Thomas Lennon is certainly not a horrible screenwriter.
Yes, he was credited as a screenwriter on a number of lousy films, but the same can be said of almost any working writer in Hollywood these days, because in Hollywood, no one ever trusts the writer -- no one ever just follows the screenplay and makes the movie as it's written. Instead, dozens of producers, distributors, agents, marketers, accountants, lawyers, focus group coordinators and studio executives all demand endless changes at every stage in the process, including once the movie has already started filming. Often times movies that start out with good screenplays wind up blatantly incomprehensible by the time they're done just because so many people are involved and making changes, all with different agendas. This is especially true with extremely commerical films like the ones you list, where there's no pretense that anyone's going to be making fine art.

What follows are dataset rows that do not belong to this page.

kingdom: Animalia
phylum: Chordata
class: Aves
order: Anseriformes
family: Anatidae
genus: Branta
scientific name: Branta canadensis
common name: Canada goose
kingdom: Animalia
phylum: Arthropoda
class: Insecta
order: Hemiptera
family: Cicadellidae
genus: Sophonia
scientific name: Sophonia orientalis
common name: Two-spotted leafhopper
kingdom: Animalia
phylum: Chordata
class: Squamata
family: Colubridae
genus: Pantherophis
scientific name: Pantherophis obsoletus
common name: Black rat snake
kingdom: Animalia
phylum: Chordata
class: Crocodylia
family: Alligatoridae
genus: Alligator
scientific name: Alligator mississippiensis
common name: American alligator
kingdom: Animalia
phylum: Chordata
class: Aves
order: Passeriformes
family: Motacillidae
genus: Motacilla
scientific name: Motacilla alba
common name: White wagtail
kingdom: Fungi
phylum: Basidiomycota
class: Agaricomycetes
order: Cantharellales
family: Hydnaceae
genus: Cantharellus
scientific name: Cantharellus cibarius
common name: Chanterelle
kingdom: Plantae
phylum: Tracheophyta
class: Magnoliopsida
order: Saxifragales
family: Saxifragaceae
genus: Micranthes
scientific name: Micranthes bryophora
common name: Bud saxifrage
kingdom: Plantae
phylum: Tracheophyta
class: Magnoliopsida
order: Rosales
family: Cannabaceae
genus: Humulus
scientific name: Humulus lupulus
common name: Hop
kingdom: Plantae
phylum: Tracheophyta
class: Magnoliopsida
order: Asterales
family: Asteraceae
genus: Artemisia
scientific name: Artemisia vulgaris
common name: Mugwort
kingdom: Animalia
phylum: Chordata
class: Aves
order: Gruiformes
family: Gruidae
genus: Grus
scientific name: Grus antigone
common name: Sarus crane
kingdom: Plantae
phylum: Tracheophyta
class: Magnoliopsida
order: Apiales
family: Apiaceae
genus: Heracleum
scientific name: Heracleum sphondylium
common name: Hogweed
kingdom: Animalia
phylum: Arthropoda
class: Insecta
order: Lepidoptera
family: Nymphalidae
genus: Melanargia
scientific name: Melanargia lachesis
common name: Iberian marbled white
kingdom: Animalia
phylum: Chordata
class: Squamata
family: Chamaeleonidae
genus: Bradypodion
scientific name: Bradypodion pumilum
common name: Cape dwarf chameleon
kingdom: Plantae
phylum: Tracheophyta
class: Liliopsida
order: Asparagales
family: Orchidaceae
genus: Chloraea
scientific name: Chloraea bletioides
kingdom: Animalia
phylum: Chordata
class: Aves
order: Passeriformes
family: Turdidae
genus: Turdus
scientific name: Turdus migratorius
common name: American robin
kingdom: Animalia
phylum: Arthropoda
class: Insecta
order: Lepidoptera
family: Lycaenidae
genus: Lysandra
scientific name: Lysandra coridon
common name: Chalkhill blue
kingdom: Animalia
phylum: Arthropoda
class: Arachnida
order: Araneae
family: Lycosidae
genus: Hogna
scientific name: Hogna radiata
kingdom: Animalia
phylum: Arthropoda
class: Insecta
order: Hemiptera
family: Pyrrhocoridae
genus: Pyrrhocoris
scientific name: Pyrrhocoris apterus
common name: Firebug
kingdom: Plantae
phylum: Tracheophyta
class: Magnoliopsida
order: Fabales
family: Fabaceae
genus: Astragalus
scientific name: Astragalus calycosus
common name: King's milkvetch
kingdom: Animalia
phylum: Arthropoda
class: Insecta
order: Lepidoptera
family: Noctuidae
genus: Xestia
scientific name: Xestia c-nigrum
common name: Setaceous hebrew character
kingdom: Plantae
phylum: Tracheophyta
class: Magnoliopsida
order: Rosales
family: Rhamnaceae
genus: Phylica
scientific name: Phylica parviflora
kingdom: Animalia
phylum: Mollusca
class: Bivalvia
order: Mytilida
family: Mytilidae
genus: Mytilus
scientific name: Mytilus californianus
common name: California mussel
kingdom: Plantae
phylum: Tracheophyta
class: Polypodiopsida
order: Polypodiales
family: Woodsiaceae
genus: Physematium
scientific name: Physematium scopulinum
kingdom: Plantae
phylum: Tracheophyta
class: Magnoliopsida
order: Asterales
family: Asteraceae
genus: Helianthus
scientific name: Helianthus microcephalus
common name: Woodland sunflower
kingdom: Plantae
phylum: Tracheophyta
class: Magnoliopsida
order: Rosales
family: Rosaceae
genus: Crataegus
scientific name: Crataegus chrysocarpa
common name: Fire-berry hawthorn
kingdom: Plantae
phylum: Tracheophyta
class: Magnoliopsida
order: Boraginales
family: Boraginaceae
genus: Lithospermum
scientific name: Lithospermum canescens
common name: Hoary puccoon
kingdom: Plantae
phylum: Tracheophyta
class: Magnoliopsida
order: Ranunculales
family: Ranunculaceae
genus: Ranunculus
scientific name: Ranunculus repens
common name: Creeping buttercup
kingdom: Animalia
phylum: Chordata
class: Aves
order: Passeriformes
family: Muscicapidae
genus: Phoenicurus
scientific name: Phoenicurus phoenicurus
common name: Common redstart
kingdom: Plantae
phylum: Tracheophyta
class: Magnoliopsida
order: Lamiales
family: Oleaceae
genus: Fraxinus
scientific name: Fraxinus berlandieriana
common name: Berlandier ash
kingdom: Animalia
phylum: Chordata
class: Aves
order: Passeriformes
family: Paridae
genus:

By Hollywood standards, Lennon is still an unestablished writer. It's obvious to me he takes the projects he can get both to make money and to further his career. So if he applied for the job when Disney decided they wanted to remake a 1960s children's film about a talking car and then turned in the tame, by-the-numbers kiddie script they were looking for, it hardly makes him a bad writer. And if he was able to just write the bloody script and sign off on it, without really worrying about what was likely to be done to it after the fact, more power to him. Obviously, Lennon does a good job as a writer when he's given the opportunity to work on projects that he cares about, ie, the State, Reno 911, Viva Variety, Strangers with Candy and the like. It's sad that his name has to be on the stuff that's just about paying the rent, but that's life.